Утренняя свежесть здесь пахла одновременно морской солью, апельсинами и розами. Лепестки роз в самом деле усеивали небольшую лужайку у выхода, а сами цветы, алые и белые, покачивались от легкого ветерка над головой: декоративная решетка вся была увита зелеными стеблями и усеяна цветами. Лавиния, засмеявшись, опустилась на колени: ей вдруг захотелось зачерпнуть лепестки в горсть. Несмотря на то, что вовсю щебетали птицы, ощущалась удивительная тишина — такая, что хотелось лишь благоговейно вдохнуть и более не нарушать даже звуком своего дыхания эту гармонию молчания и пения.
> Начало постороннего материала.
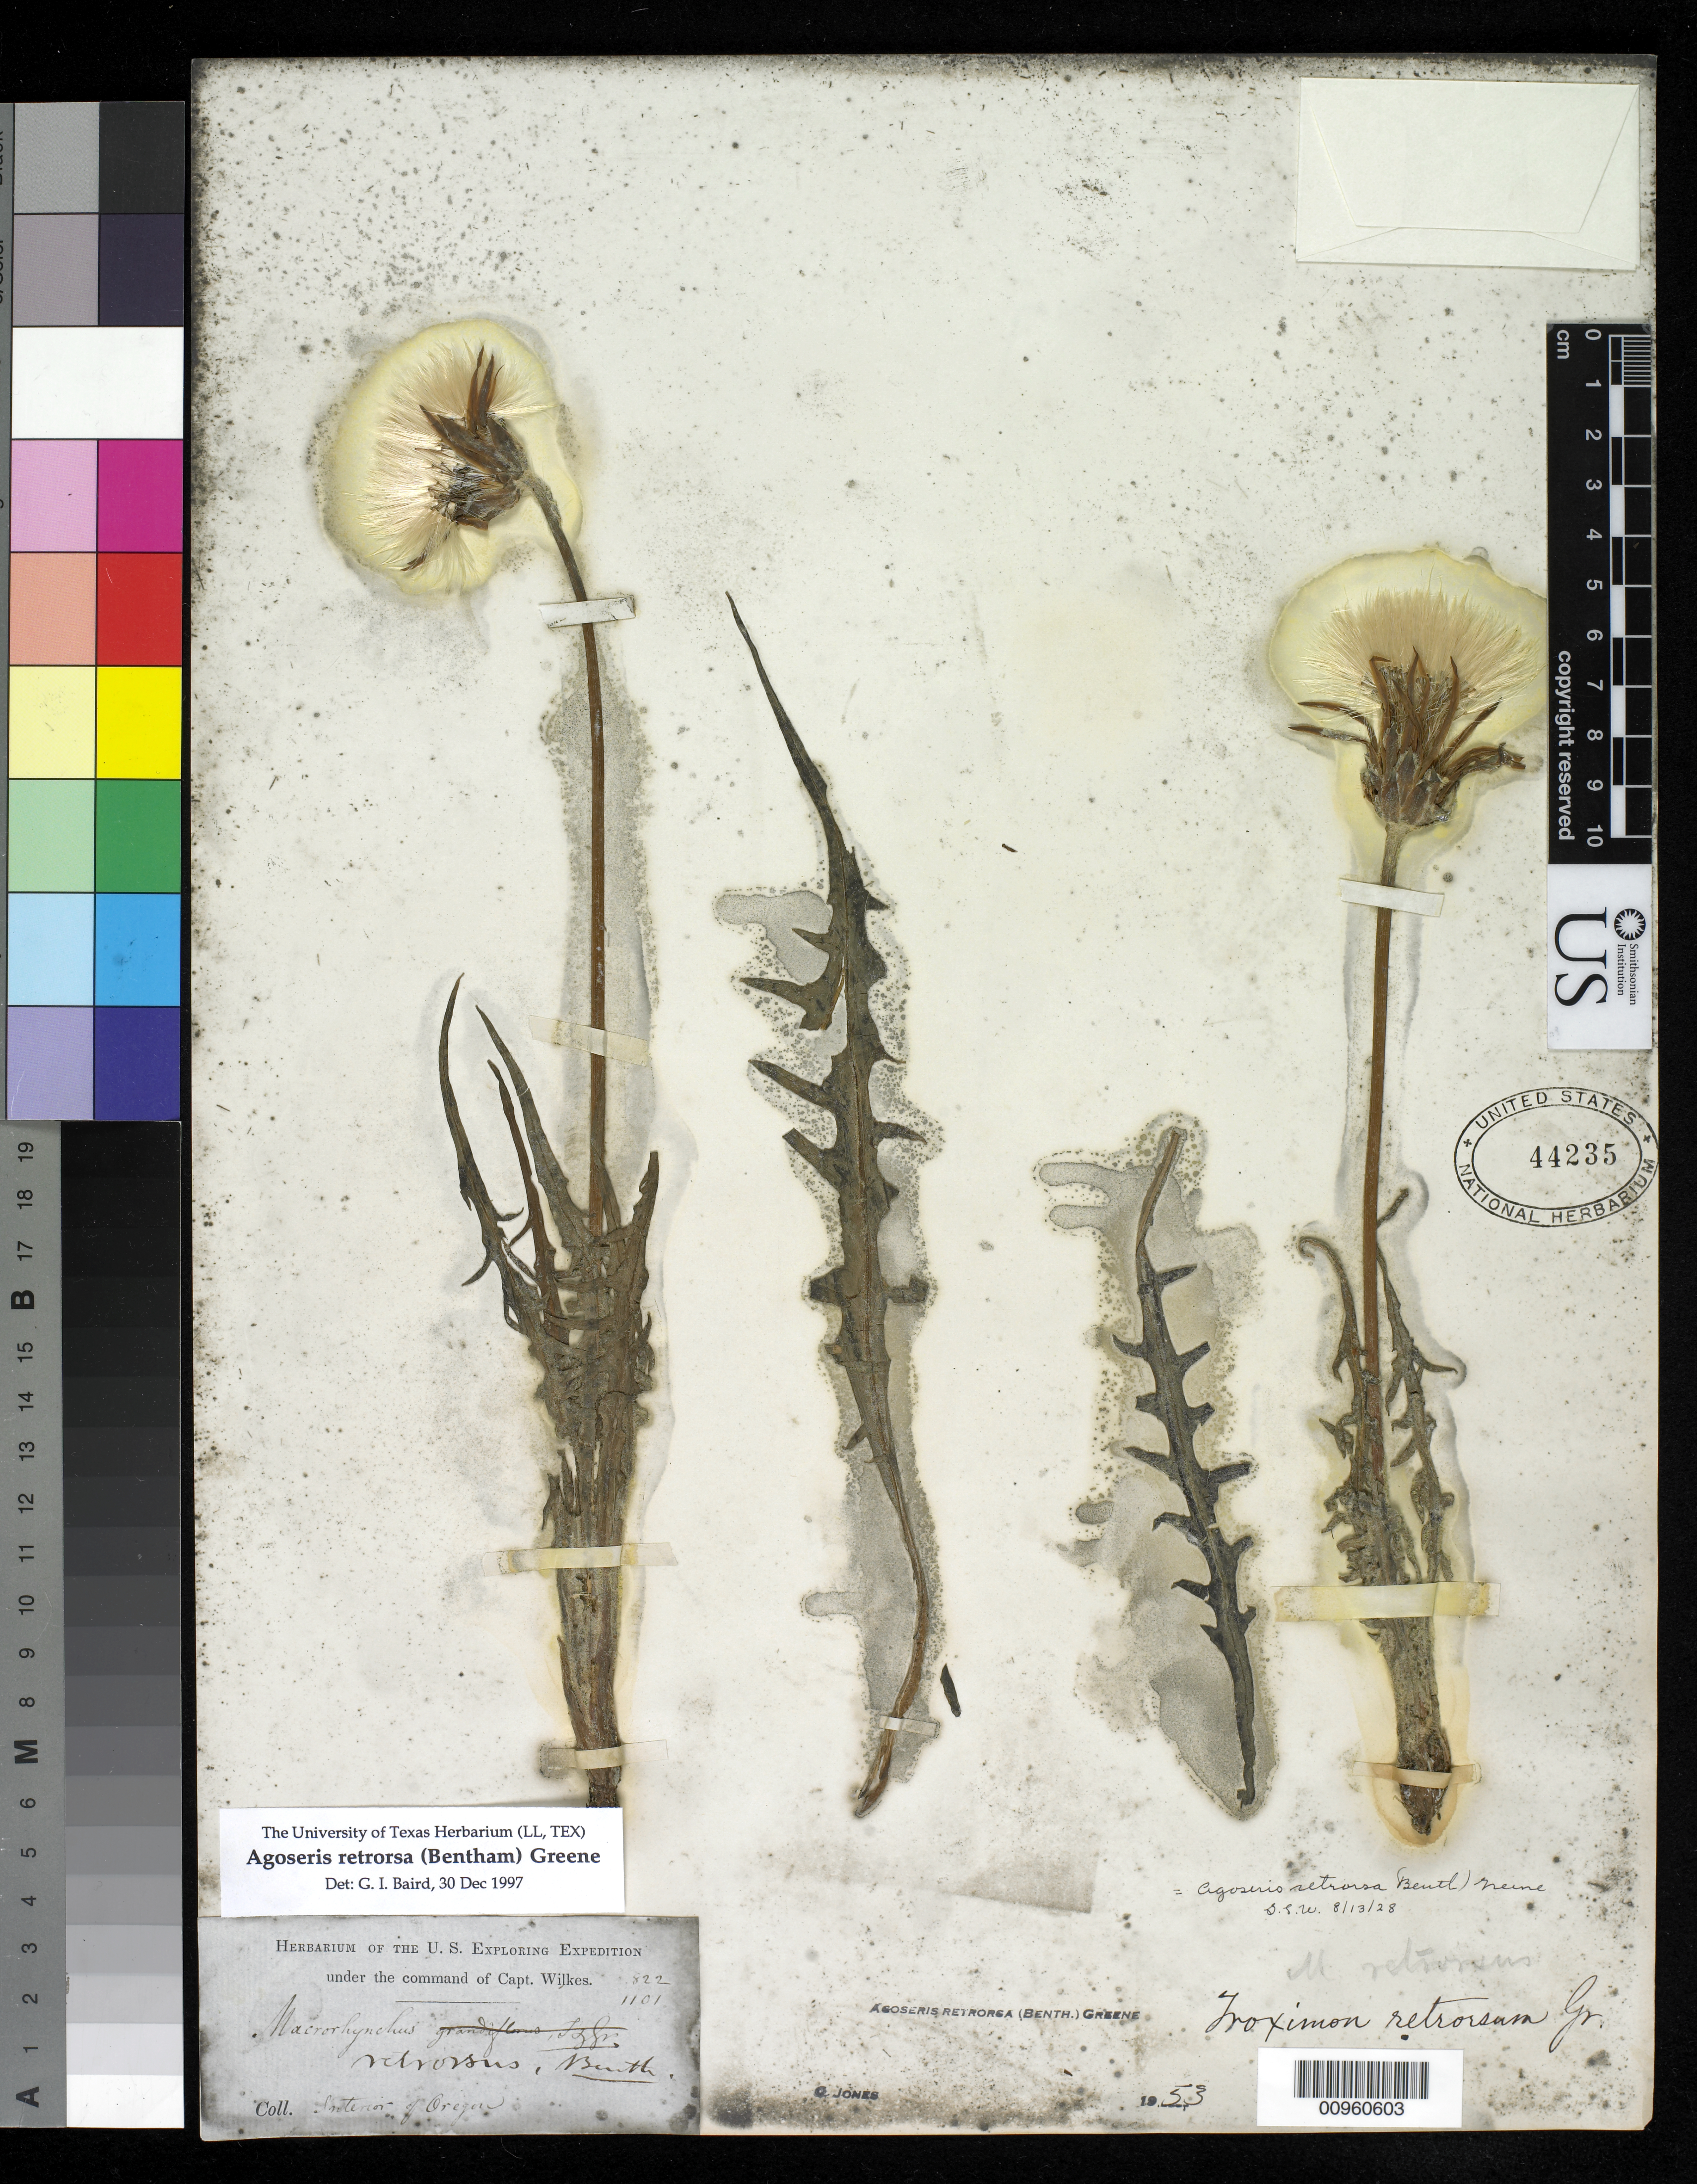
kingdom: Plantae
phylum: Tracheophyta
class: Magnoliopsida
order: Asterales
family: Asteraceae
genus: Agoseris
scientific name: Agoseris retrorsa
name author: (Benth.) Greene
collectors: Wilkes Explor. Exped.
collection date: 1838/1842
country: United States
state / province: Oregon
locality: State of Oregon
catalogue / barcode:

Некоторое время Лавиния смотрела на открывшуюся ей удивительную картину — алые и белые нежнейшие лепестки, как брызги, на черной земле, рядом с белой тканью ее платья — потом подняла руку с лепестками над головой и стала, смеясь, сыпать себе на лицо: ей хотелось ощутить нежность цветов в полной мере. И вдруг она спиной почувствовала, что кто-то стоит рядом, и теплая рука смахнула лепестки с ее лица, и потом очень нежным движением поставила на ноги.
Перед ней был Эдмунд.
Лавиния смущенно опустила глаза: стало неловко за сцену в поезде и за то, что он застал ее в минуту, когда она, в общем, дурачилась — а еще потому, что от его прикосновения вдруг стало горячо у сердца. Она высвободилась, отступила на шаг, поздоровалась, извинилась за вчерашнее. Эдмунд расслабленно кивнул, прислонившись к увитой розами белой решетке. Небрежно оглядел Лавинию с головы до ног.
— Знаете, в вашем наряде кое-чего не хватает...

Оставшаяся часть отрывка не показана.